At the age of 16 she entered the Faculty of Architecture and Urban Studies at the Catholic University of Goiás. When she was 18 she convinced her parents to let her go to England for six months. She lived in Cambridge and Saffron Walden and backpacked around Central and Eastern Europe for a month and a half, visiting Austria, Hungary, Czechoslovakia, Germany, and Switzerland. When she returned, she decided to live in São Paulo and study business administration, attaining her degree in 1999.
To earn the money necessary to pursue her studies, she began in 1996 to work at Linear Investments, which administers funds for third parties. She worked for two years in the commercial area selling investment funds. She found life in São Paulo somewhat stressful, but was able to take full advantage of the lively cultural milieu. She decided to work in the area of cultural marketing in order to remain in contact with the arts. Thus in 1998, during her final year of university, she resigned from her job and sought work in this area. She found a job in the Regional Office of the Ministry of Culture, providing guidance for the writers of cultural proposals to be approved under the Federal Cultural Incentive Law (Rouanet Law).
In her last term of university, Laís was selected to prepare a tourist guidebook about the Iberian Peninsula. This experience led her to reflect about Brazil, and to realize that she knew more about Europe than about her own country. She decided to spend some time "discovering Brazil." In December 1999 she was invited to prepare a social project for a women's adventure racing team in Maranhão, Piauí and Ceará. Each team had to develop a social project in the region. Laís obtained sponsorship for the team and distributed more than 1,000 copies of the book Juca Brasileiro e o Hino Nacional in public schools of the region, holding play-oriented workshops for children on the theme.

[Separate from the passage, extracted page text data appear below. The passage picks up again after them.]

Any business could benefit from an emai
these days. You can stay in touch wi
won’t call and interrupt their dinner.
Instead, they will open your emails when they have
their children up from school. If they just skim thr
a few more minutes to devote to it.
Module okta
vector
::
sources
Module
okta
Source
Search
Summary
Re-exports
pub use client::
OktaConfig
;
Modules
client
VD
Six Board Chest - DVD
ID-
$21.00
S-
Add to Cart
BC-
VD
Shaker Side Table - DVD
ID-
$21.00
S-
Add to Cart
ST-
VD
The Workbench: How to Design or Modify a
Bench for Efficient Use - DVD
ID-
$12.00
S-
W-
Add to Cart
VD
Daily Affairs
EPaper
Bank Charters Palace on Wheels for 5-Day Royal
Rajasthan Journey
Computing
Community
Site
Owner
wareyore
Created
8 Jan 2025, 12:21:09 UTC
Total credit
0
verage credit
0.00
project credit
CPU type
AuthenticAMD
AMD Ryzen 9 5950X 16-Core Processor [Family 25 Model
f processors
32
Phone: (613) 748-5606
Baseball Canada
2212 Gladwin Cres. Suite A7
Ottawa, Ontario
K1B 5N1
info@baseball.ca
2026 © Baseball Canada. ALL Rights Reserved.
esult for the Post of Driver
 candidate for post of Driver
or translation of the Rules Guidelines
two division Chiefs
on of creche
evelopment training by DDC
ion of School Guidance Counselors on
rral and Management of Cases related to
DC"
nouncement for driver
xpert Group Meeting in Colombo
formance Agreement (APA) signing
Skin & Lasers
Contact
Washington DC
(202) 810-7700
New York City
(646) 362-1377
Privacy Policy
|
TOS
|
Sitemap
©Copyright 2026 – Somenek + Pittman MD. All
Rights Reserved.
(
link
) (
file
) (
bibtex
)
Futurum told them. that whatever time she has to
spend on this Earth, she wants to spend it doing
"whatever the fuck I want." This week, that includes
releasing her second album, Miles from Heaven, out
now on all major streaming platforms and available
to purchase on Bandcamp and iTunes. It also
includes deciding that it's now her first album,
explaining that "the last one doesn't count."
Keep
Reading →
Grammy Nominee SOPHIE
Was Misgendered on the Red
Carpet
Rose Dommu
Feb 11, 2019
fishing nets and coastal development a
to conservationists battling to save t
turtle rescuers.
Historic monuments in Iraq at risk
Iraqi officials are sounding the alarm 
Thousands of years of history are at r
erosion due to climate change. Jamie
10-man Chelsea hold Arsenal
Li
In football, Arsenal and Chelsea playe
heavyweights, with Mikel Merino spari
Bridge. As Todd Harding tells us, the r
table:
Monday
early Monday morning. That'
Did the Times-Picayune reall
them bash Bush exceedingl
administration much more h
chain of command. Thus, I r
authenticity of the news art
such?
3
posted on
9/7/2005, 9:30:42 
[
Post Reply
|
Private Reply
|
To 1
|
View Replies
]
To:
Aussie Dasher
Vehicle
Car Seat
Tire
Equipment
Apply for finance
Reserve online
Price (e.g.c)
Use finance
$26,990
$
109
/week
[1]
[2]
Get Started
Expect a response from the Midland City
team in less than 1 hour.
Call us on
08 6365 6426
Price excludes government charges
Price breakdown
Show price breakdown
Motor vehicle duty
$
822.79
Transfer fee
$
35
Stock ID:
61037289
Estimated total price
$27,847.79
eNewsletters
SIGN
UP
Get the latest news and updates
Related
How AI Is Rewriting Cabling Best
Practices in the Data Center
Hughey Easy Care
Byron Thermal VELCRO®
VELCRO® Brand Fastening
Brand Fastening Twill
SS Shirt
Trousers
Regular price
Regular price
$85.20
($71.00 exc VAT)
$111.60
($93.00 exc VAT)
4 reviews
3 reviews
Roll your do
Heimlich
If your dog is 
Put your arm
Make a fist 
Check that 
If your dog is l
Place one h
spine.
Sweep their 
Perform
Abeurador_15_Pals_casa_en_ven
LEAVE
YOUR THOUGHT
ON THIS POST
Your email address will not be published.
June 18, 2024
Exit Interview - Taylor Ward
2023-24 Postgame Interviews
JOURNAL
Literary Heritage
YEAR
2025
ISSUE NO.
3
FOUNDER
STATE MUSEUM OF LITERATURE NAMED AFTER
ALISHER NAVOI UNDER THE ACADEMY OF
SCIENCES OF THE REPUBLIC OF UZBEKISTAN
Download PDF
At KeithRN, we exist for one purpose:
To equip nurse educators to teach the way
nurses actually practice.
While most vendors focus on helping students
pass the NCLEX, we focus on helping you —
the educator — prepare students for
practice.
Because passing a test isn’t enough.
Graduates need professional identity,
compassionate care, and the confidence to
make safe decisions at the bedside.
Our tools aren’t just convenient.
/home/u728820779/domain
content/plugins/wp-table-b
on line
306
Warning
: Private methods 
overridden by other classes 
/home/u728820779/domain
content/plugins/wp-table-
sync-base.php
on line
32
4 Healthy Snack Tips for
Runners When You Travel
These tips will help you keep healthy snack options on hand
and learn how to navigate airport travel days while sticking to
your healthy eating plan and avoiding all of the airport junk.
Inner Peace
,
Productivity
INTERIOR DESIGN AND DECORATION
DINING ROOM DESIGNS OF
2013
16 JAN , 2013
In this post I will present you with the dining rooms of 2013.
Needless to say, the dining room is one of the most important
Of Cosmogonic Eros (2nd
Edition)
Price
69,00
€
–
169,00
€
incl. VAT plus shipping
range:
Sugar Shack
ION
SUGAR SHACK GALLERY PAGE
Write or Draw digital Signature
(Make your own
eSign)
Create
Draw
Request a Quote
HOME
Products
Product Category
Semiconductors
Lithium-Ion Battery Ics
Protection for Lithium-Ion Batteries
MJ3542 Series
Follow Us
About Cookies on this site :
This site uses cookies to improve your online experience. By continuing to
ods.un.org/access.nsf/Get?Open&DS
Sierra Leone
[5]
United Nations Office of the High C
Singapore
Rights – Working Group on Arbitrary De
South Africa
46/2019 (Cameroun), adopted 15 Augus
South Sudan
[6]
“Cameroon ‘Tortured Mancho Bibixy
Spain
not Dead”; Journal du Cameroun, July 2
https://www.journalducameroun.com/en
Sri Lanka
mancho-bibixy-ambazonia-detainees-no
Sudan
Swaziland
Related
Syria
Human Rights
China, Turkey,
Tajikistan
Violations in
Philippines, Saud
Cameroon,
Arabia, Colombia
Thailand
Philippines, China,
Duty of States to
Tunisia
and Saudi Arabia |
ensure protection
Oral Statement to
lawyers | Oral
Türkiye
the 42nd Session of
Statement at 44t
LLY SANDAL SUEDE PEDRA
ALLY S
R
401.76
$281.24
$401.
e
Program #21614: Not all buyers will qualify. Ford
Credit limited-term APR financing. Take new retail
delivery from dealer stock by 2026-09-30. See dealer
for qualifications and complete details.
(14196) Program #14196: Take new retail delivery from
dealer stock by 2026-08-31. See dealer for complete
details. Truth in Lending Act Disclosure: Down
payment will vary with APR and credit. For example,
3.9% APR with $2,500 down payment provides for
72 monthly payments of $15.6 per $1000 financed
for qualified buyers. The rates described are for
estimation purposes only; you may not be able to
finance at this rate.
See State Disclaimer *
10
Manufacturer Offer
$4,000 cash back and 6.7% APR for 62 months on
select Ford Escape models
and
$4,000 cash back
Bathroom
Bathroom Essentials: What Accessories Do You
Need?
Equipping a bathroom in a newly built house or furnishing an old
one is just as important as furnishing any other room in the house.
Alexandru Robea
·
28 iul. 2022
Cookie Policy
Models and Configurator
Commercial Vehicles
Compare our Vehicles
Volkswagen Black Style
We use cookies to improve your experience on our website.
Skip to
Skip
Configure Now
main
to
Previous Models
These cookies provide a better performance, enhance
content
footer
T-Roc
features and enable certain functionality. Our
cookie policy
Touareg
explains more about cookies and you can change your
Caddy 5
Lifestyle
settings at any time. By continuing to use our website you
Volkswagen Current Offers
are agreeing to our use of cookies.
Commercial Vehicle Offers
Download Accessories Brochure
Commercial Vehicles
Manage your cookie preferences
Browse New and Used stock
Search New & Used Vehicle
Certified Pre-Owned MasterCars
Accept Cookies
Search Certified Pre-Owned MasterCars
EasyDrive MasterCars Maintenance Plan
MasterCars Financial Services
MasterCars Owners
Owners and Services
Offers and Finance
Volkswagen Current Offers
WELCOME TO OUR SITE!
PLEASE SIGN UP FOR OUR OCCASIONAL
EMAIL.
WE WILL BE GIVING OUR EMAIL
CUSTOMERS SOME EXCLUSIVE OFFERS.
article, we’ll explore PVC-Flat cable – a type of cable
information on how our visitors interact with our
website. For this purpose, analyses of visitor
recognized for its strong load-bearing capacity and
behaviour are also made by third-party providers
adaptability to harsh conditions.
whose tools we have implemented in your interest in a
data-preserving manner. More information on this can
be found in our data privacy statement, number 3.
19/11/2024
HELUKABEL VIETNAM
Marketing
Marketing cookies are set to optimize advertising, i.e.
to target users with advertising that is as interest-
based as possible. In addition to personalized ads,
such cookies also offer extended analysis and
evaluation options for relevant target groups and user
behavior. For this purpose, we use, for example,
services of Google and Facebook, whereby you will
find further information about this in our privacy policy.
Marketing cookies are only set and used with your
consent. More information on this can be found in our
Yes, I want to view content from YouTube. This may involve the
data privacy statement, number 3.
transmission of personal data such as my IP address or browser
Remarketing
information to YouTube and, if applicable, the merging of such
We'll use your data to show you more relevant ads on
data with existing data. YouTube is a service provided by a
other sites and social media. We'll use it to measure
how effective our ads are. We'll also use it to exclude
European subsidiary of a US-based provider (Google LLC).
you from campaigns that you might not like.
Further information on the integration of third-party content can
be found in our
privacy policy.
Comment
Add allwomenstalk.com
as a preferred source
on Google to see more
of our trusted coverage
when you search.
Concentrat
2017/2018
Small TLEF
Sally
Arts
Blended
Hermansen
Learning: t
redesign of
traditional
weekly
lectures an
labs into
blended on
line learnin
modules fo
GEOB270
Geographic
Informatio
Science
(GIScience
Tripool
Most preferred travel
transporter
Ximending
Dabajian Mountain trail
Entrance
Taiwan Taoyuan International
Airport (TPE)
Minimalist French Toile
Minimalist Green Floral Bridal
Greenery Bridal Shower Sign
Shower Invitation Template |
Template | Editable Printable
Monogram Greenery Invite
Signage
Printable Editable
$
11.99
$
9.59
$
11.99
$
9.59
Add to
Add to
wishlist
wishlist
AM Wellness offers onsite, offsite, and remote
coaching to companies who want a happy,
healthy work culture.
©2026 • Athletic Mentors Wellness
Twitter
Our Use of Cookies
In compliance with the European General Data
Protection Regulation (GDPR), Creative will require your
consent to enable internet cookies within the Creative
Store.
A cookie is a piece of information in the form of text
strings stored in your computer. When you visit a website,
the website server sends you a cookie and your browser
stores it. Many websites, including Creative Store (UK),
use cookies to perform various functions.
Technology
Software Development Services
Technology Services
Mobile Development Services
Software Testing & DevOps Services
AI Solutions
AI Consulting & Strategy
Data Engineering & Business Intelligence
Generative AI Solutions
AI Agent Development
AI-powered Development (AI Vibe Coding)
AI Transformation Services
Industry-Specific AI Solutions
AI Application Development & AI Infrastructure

It was this experience that led Laís to focus on working with books. The trip brought Laís into contact with another future member of the Expedição Vaga Lume, Sylvia Guimarães, and the two were soon joined by a third person, Maria Teresa. In December 2000, they decided that the best way to contribute to community development would be through education and the stimulation of reading by creating libraries.
In June 2001 Laís resigned from her job at Anima, and that October she and her partners founded Associação Vaga Lume. Soon after, they initiated pilot projects at Alter do Chão, in the municipality of Santarém and on Marajó Island, at the mouth of the Amazon River, where they established their first Vaga Lume libraries.
With inexhaustible creativity, Laís also organizes monthly cultural encounters as well as strategy meetings of citizen organizations located in Vila Madalena, the region of São Paulo that is home to Expedição Vaga Lume.